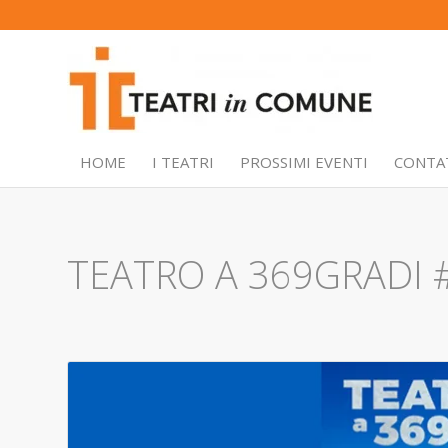
HOME
I TEATRI
PROSSIMI EVENTI
CONTA
TEATRO A 369GRADI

——————

Job. Would you set down each line of the listing above exactly, apart from the pictures?

Exercise result.
HOME
I TEATRI
PROSSIMI EVENTI
CONTA
TEATRO A 369GRADI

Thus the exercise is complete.